Page-level text extractions:
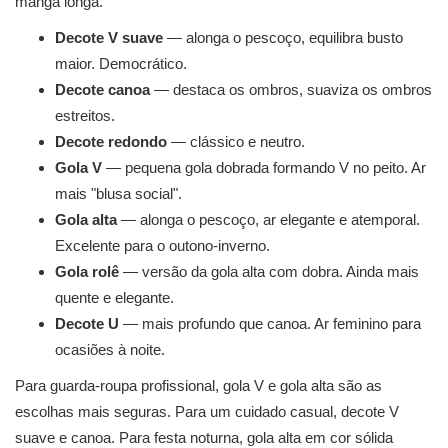
manga longa.
Decote V suave
— alonga o pescoço, equilibra busto
maior. Democrático.
Decote canoa
— destaca os ombros, suaviza os ombros
estreitos.
Decote redondo
— clássico e neutro.
Gola V
— pequena gola dobrada formando V no peito. Ar
mais "blusa social".
Gola alta
— alonga o pescoço, ar elegante e atemporal.
Excelente para o outono-inverno.
Gola rolê
— versão da gola alta com dobra. Ainda mais
quente e elegante.
Decote U
— mais profundo que canoa. Ar feminino para
ocasiões à noite.
Para guarda-roupa profissional, gola V e gola alta são as
escolhas mais seguras. Para um cuidado casual, decote V
suave e canoa. Para festa noturna, gola alta em cor sólida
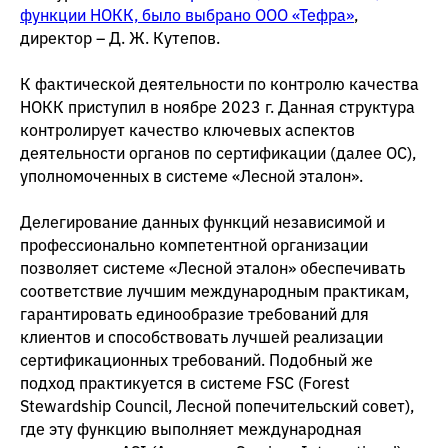
функции НОКК, было выбрано ООО «Тефра»
,
директор – Д. Ж. Кутепов.
К фактической деятельности по контролю качества
НОКК приступил в ноябре 2023 г. Данная структура
контролирует качество ключевых аспектов
деятельности органов по сертификации (далее ОС),
уполномоченных в системе «Лесной эталон».
Делегирование данных функций независимой и
профессионально компетентной организации
позволяет системе «Лесной эталон» обеспечивать
соответствие лучшим международным практикам,
гарантировать единообразие требований для
клиентов и способствовать лучшей реализации
сертификационных требований. Подобный же
подход практикуется в системе FSC (Forest
Stewardship Council, Лесной попечительский совет),
где эту функцию выполняет международная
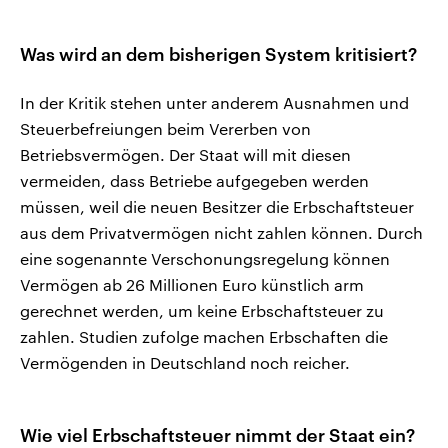
Was wird an dem bisherigen System kritisiert?
In der Kritik stehen unter anderem Ausnahmen und
Steuerbefreiungen beim Vererben von
Betriebsvermögen. Der Staat will mit diesen
vermeiden, dass Betriebe aufgegeben werden
müssen, weil die neuen Besitzer die Erbschaftsteuer
aus dem Privatvermögen nicht zahlen können. Durch
eine sogenannte Verschonungsregelung können
Vermögen ab 26 Millionen Euro künstlich arm
gerechnet werden, um keine Erbschaftsteuer zu
zahlen. Studien zufolge machen Erbschaften die
Vermögenden in Deutschland noch reicher.
Wie viel Erbschaftsteuer nimmt der Staat ein?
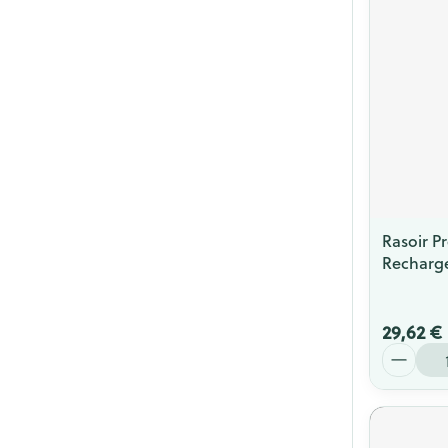
Rasoir P
Recharg
29,62 €
Quantité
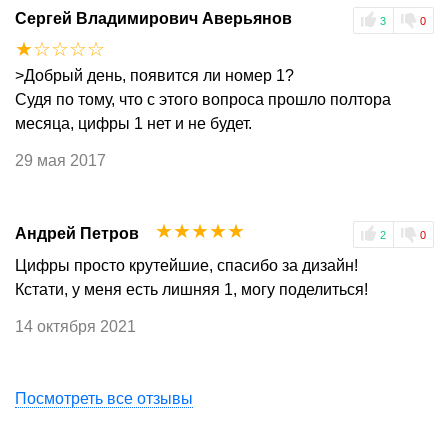
Сергей Владимирович Аверьянов
3
0
☆
☆
☆
☆
☆
>Добрый день, появится ли номер 1?
Судя по тому, что с этого вопроса прошло полтора
месяца, цифры 1 нет и не будет.
29 мая 2017
☆
☆
☆
☆
☆
Андрей Петров
2
0
Цифры просто крутейшие, спасибо за дизайн!
Кстати, у меня есть лишняя 1, могу поделиться!
14 октября 2021
Посмотреть все отзывы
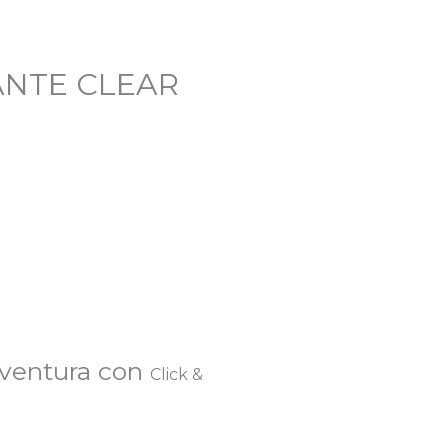
ANTE CLEAR
eventura con
Click &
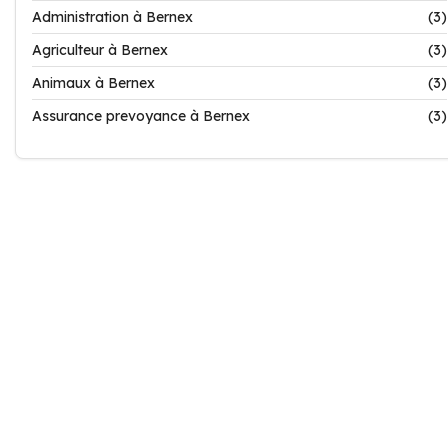
Administration à Bernex
(3)
Agriculteur à Bernex
(3)
Animaux à Bernex
(3)
Assurance prevoyance à Bernex
(3)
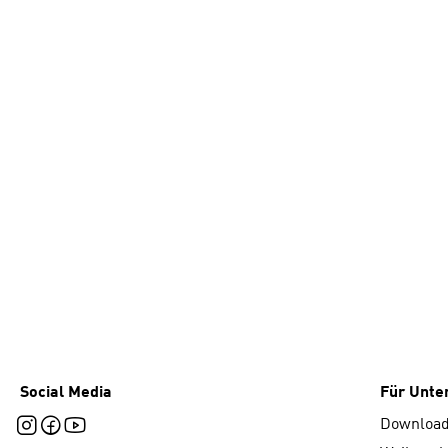
Social Media
Für Unt
Downloa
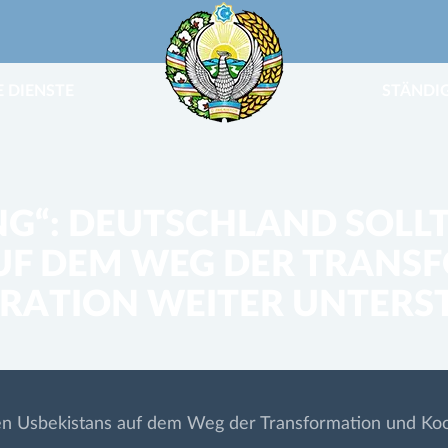
 DIENSTE
STÄNDI
NG“: DEUTSCHLAND SOLLTE
AUF DEM WEG DER TRANS
RATION WEITER UNTERS
tiven Usbekistans auf dem Weg der Transformation und Ko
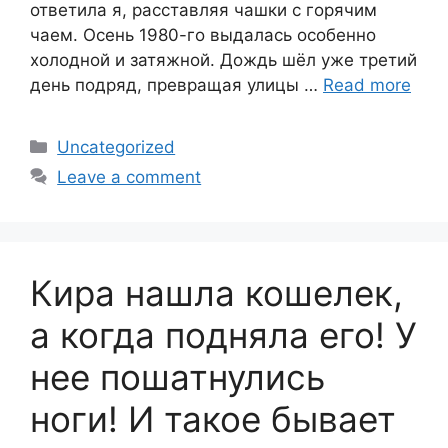
ответила я, расставляя чашки с горячим
чаем. Осень 1980-го выдалась особенно
холодной и затяжной. Дождь шёл уже третий
день подряд, превращая улицы …
Read more
Categories
Uncategorized
Leave a comment
Кира нашла кошелек,
а когда подняла его! У
нее пошатнулись
ноги! И такое бывает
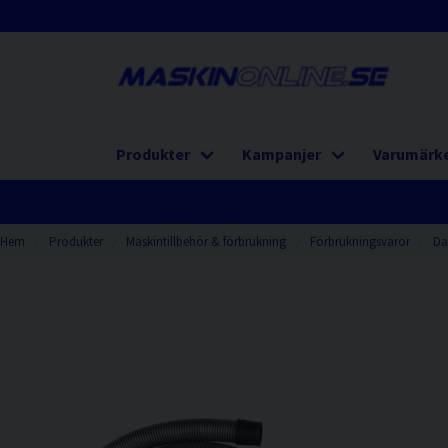
Produkter
Kampanjer
Varumärk
Hem
Produkter
Maskintillbehör & förbrukning
Förbrukningsvaror
Da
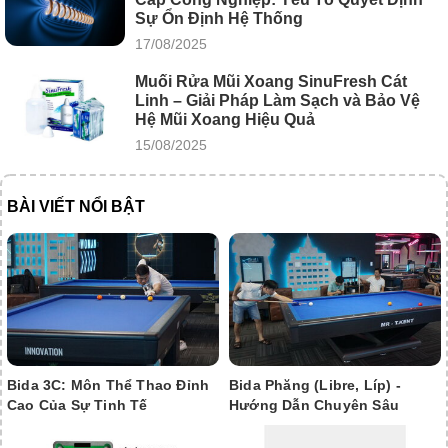
Sự Ổn Định Hệ Thống
17/08/2025
Muối Rửa Mũi Xoang SinuFresh Cát
Linh – Giải Pháp Làm Sạch và Bảo Vệ
Hệ Mũi Xoang Hiệu Quả
15/08/2025
BÀI VIẾT NỔI BẬT
Bida 3C: Môn Thể Thao Đỉnh
Bida Phăng (Libre, Líp) -
Cao Của Sự Tinh Tế
Hướng Dẫn Chuyên Sâu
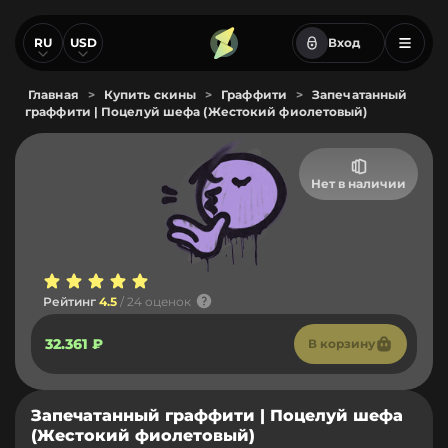
RU
USD
Вход
Главная
>
Купить скины
>
Граффити
>
Запечатанный
граффити | Поцелуй шефа (Жестокий фиолетовый)
Нет в наличии
Рейтинг
4.5
/ 24 оценок
32.361 ₽
В корзину
Запечатанный граффити | Поцелуй шефа
(Жестокий фиолетовый)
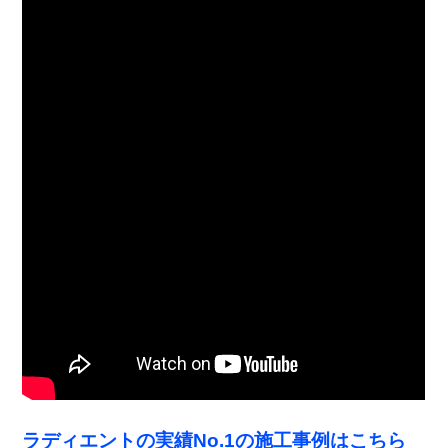
ラディエントの実績No.1の施工事例はこちら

§ WHAT YOU WILL DO
The result should be an exact copy of only the lines above from the one that holds "vermeiden, dass Betriebe aufgegeben werden" through the one that holds "Кстати, у меня", both ends included, without pictures.

§ REPLY TO THE TASK
vermeiden, dass Betriebe aufgegeben werden
müssen, weil die neuen Besitzer die Erbschaftsteuer
aus dem Privatvermögen nicht zahlen können. Durch
eine sogenannte Verschonungsregelung können
Vermögen ab 26 Millionen Euro künstlich arm
gerechnet werden, um keine Erbschaftsteuer zu
zahlen. Studien zufolge machen Erbschaften die
Vermögenden in Deutschland noch reicher.
Wie viel Erbschaftsteuer nimmt der Staat ein?
Rasoir P
Recharg
29,62 €
Quantité
Сергей Владимирович Аверьянов
3
0
☆
☆
☆
☆
☆
>Добрый день, появится ли номер 1?
Судя по тому, что с этого вопроса прошло полтора
месяца, цифры 1 нет и не будет.
29 мая 2017
☆
☆
☆
☆
☆
Андрей Петров
2
0
Цифры просто крутейшие, спасибо за дизайн!
Кстати, у меня есть лишняя 1, могу поделиться!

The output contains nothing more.